Your task is to copy each line of the records that includes the string "site".
Material provided below:
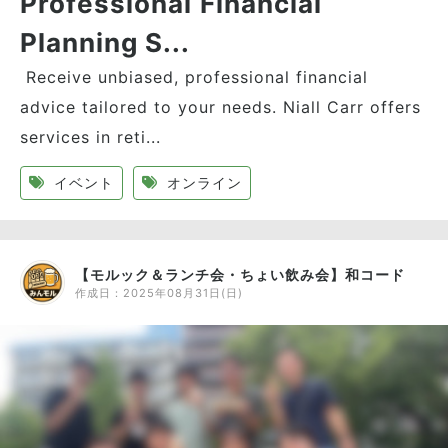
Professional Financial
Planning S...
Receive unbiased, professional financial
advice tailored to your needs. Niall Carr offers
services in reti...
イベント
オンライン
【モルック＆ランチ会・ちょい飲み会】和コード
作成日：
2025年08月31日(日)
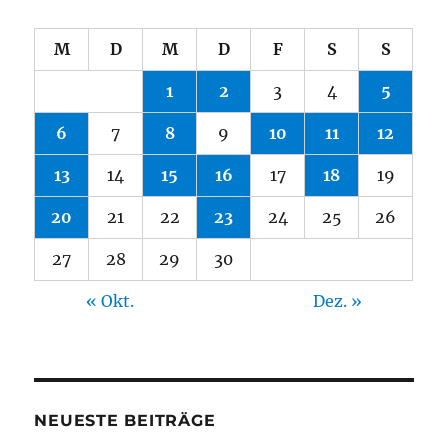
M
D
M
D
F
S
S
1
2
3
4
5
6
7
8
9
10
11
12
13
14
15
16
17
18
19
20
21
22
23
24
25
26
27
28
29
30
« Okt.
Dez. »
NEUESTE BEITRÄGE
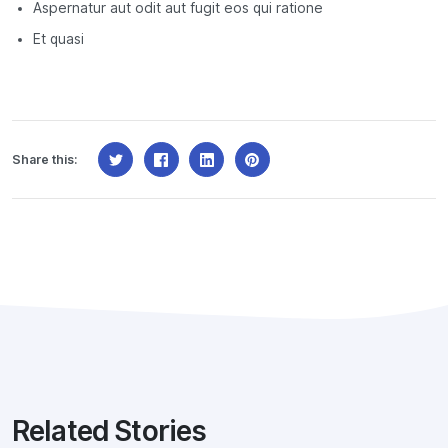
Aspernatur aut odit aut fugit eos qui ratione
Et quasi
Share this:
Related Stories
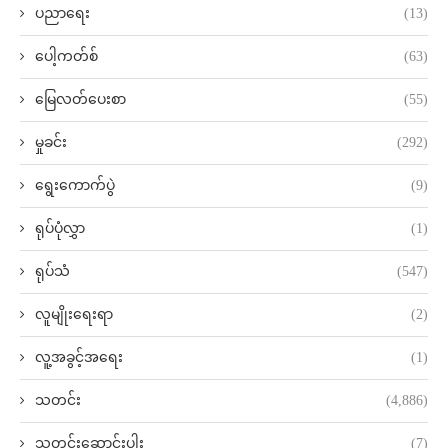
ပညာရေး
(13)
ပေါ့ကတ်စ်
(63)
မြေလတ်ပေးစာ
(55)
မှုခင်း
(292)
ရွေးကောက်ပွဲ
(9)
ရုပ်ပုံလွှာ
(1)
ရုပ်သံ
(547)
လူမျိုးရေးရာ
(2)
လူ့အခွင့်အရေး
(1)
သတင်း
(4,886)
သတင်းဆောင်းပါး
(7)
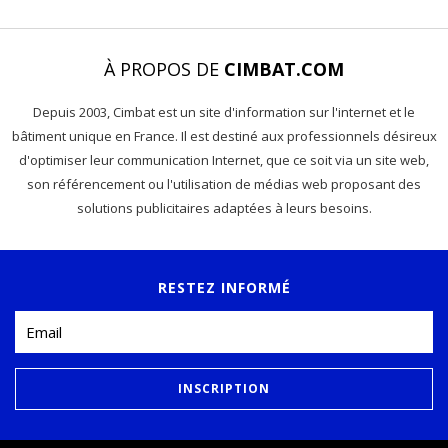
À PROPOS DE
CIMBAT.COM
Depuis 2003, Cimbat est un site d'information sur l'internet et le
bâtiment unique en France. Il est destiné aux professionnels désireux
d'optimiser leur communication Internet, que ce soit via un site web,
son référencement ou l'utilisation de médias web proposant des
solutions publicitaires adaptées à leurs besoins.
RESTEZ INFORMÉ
End of Material provided.
Material provided below:
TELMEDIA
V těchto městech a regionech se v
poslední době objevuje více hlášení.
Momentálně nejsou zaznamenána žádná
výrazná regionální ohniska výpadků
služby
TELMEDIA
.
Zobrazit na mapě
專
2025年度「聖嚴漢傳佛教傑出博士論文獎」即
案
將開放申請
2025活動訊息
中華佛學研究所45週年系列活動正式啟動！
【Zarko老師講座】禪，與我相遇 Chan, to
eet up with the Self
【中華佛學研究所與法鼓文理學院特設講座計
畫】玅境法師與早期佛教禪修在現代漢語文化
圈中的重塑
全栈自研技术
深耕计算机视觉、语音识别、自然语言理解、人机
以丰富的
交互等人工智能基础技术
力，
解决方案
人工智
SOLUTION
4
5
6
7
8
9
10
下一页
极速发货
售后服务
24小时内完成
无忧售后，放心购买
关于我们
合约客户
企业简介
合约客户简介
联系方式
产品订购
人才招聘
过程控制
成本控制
End of Material provided.
Answer:
Depuis 2003, Cimbat est un site d'information sur l'internet et le
d'optimiser leur communication Internet, que ce soit via un site web,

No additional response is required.